La versione di Augusta Investimenti e le stime occupazionali
Augusta Investimenti proprietaria dei terreni, ha difeso l’operazione ricordando che si tratta di terreni privati edificabili e che un intervento residenziale consistente sarebbe già previsto dalla pianificazione vigente. La società afferma inoltre che la variante ridurrebbe l’impatto edificatorio rispetto alla previsione originaria, sostituendo le palazzine con una media struttura commerciale sotto i 2.500 metri quadrati di superficie di vendita e un centro medico, entrambi con un’altezza di circa 7 metri. Sulla ricaduta occupazionale, l’azienda stima 80-100 posti per il supermercato e altri 15-20 per il centro medico.
Contestazioni del comitato sulle volumetrie e sui documenti
Il comitato contesta i riferimenti numerici forniti dalla proprietà e parla apertamente di discrepanze con gli atti comunali: «i numeri non coincidono con gli atti del Comune», è il nodo centrale della replica. Secondo Augusta Investimenti i valori di riferimento sarebbero 6.513 metri quadrati residenziali e 1.918 metri quadrati direzionali; il Comitato, invece, richiama la delibera del Consiglio comunale n. 112 del 22 luglio che per il progetto del 2012 riporta 3.296,84 metri quadrati residenziali e 1.316,62 metri quadrati direzionali, numeri significativamente inferiori a quelli indicati dalla società.
Pareri tecnici e integrazioni richieste
Il Comitato sottolinea inoltre che non tutti i pareri sarebbero definitivi.
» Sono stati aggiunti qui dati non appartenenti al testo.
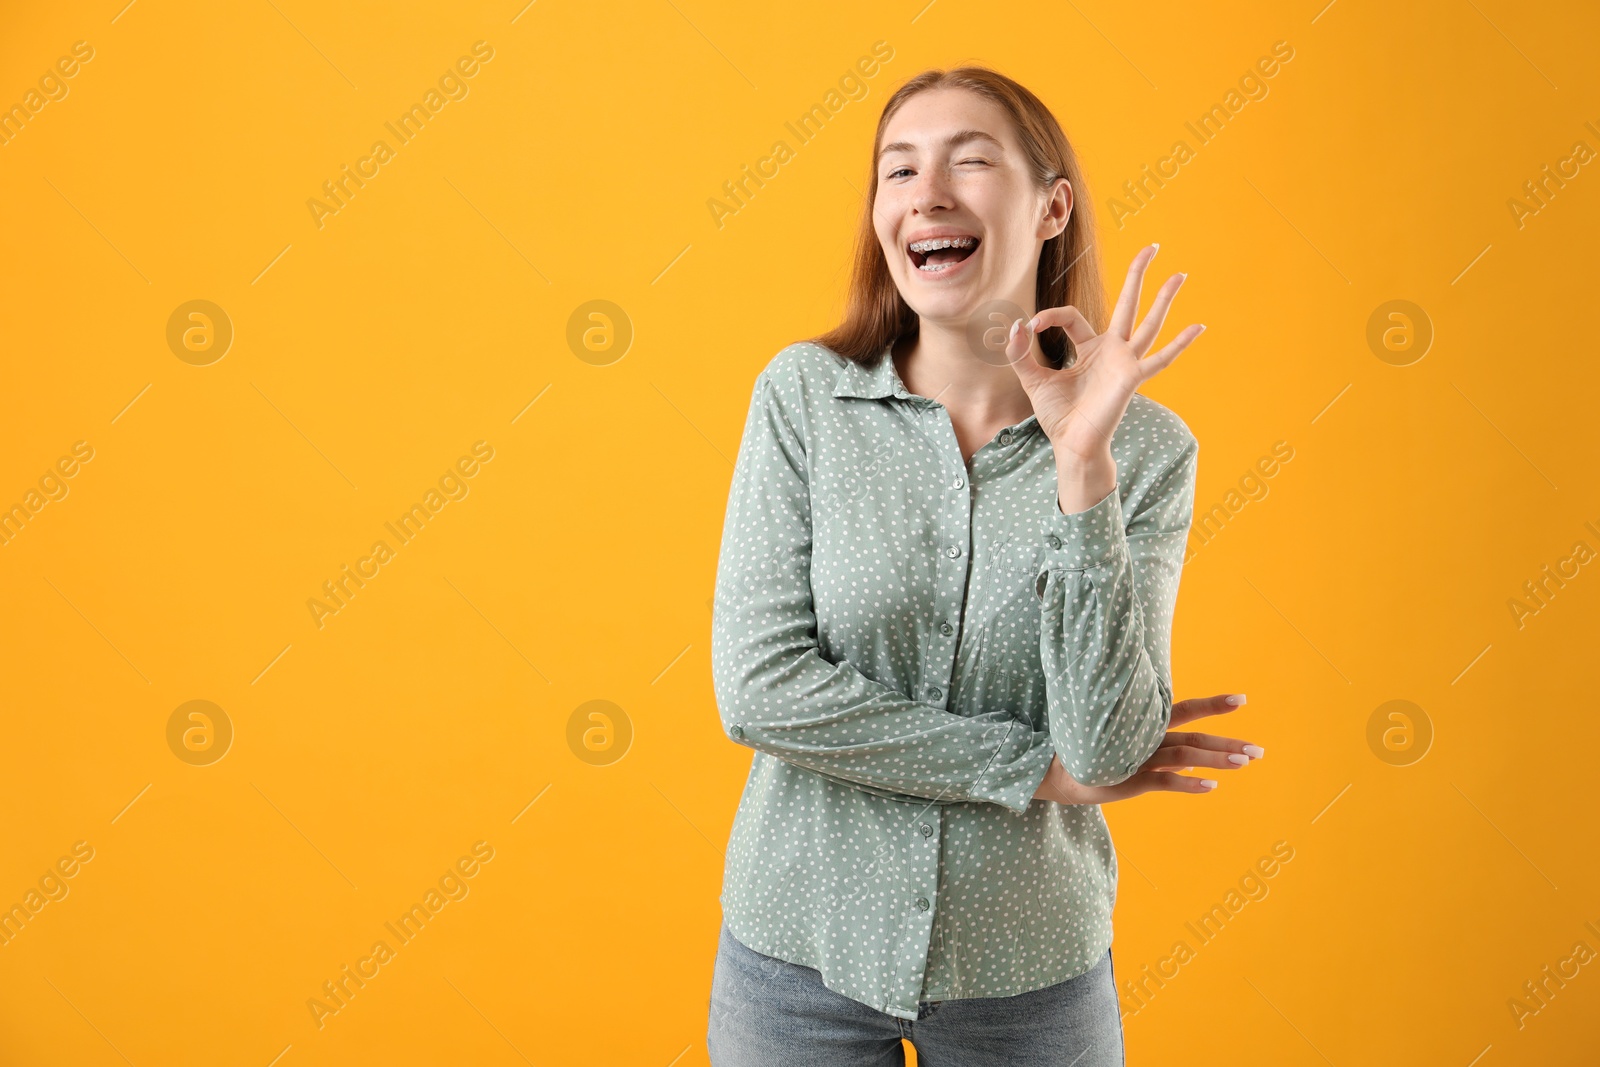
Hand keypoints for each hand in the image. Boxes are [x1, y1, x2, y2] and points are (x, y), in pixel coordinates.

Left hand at [1003, 244, 1204, 460]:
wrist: (1072, 444)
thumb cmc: (1058, 416)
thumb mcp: (1033, 380)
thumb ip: (1021, 354)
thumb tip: (1016, 325)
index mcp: (1088, 347)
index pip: (1072, 316)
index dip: (1050, 316)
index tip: (1032, 326)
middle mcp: (1111, 350)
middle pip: (1127, 303)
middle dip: (1137, 274)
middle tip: (1152, 246)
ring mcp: (1125, 362)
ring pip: (1149, 322)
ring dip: (1164, 298)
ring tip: (1180, 274)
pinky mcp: (1132, 377)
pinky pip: (1161, 358)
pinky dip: (1181, 343)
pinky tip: (1200, 326)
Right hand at [1033, 693, 1259, 803]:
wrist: (1056, 771)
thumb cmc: (1094, 755)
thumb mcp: (1129, 748)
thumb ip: (1160, 751)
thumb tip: (1190, 762)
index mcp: (1148, 727)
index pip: (1185, 711)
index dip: (1213, 705)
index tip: (1242, 699)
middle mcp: (1148, 738)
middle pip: (1194, 735)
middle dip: (1228, 742)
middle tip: (1259, 750)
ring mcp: (1139, 758)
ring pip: (1184, 754)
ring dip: (1216, 758)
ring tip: (1245, 762)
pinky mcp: (1129, 780)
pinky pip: (1163, 781)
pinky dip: (1188, 784)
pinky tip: (1211, 786)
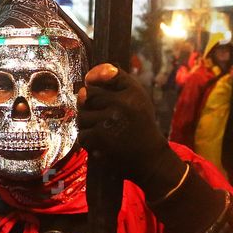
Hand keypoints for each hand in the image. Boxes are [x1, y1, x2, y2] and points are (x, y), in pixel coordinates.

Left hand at [77, 63, 182, 194]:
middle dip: (89, 104)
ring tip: (101, 128)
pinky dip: (89, 140)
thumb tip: (88, 77)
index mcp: (132, 93)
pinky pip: (83, 134)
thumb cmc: (141, 124)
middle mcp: (121, 104)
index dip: (94, 77)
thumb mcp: (138, 97)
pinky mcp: (99, 138)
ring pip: (82, 116)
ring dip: (87, 124)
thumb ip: (118, 81)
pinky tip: (101, 141)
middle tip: (100, 114)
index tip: (91, 81)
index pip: (105, 75)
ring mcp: (108, 121)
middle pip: (88, 95)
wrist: (150, 157)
In particolare, richiama una nota di ARPA Valle d'Aosta del 3 dicembre 2025 nella quale vengono richieste integrazioni su rumore ambientale e su questioni relative alle rocce da scavo. Secondo il comitato tali integrazioni non sarebbero ancora pervenute e l’approfondimento sarebbe stato rinviato alla fase del permesso di costruire.
Supermercato, norme regionali e cessioni al Comune
Sul tema della natura dell’intervento il Comitato contesta la definizione di servizio di prossimità per una struttura la cui superficie di vendita si attesterebbe intorno ai 2.500 metri quadrati, mentre la normativa regionale prescrive un limite di 250 metri quadrati per gli esercizi di vicinato. Altro punto critico è la quantificazione delle aree che verrebbero cedute gratuitamente: dei circa 4.000 metri quadrati indicati come cessione, oltre 900 metri quadrati corrisponderebbero a terreni già acquisiti gratuitamente dal Comune nel 2018 che, nell’operazione, tornerebbero invece in mano privata. Questo, sostiene il Comitato, ridurrebbe il beneficio netto per il patrimonio pubblico.
Nel ribadire la richiesta di verifica documentale, il comitato afferma: «Non chiediamo ai cittadini e alle istituzioni di crederci sulla parola, ma di andare a verificare di persona i documenti ufficiali e le delibere pubbliche». Con le 823 firme ora depositate chiede alla Regione Valle d'Aosta e al Comune di Aosta di fermare la variante e di avviare un confronto reale sul futuro dell’area, privilegiando meno cemento e più servizi per le famiglie.